T WIE TSUNAMI - EINZIGARTIGES TANZTHEATER über FUKUSHIMA im Salzhof Freistadt


T wie Tsunami – T wie TEPCO – T wie Tanztheater


Diastreifen


Das Stück von Yukie Koji behandelt konträre Sichtweisen: Auf der einen Seite die Projektion einer Journalistin, die über die Vorgänge rund um Fukushima berichtet, auf der anderen der Tanz einer Vertreterin von TEPCO, die versucht zu beschwichtigen und auf groteske Weise eine Ordnung herzustellen und vorzugaukeln, die auf das Publikum nur hilflos und lächerlich wirken kann.

Danke für diese künstlerisch großartige Vorstellung!




Das Stück wäre so in Japan undenkbar. Wie wir auch von Herrn Kobayashi schon informiert wurden, haben Gehorsam einer Obrigkeit gegenüber und bedingungsloses Vertrauen in diese traditionell moralische Priorität in der Japanischen Gesellschaft.
Regierung und Verwaltung, die Industrie samt Atomlobby und auch die Medien sind eng verbunden.

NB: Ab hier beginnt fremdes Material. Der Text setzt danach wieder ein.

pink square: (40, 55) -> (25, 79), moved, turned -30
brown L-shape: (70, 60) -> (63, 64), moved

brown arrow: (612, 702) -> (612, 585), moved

Journalistinnen und Journalisten berichten, was genehm ist und nur wenige unter ihnen wagen es, ohne Maulkorb über die noch immer andauernde Katastrophe im und um das AKW Fukushima Daiichi zu schreiben. – Sie riskieren damit, als Außenseiter der Gesellschaft wahrgenommen und beschimpft zu werden und ihren Job zu verlieren.

Plakat

Veranstaltet wurde dieses Tanztheater von der Localbühne Freistadt in Kooperation mit den Müttern gegen Atomgefahr Freistadt, dem Anti Atom Komitee sowie atomstopp_atomkraftfrei leben!


Im Anschluss gab es die Möglichkeit, mit Yukie Koji und dem Regisseur Hanspeter Horner persönlich zu sprechen.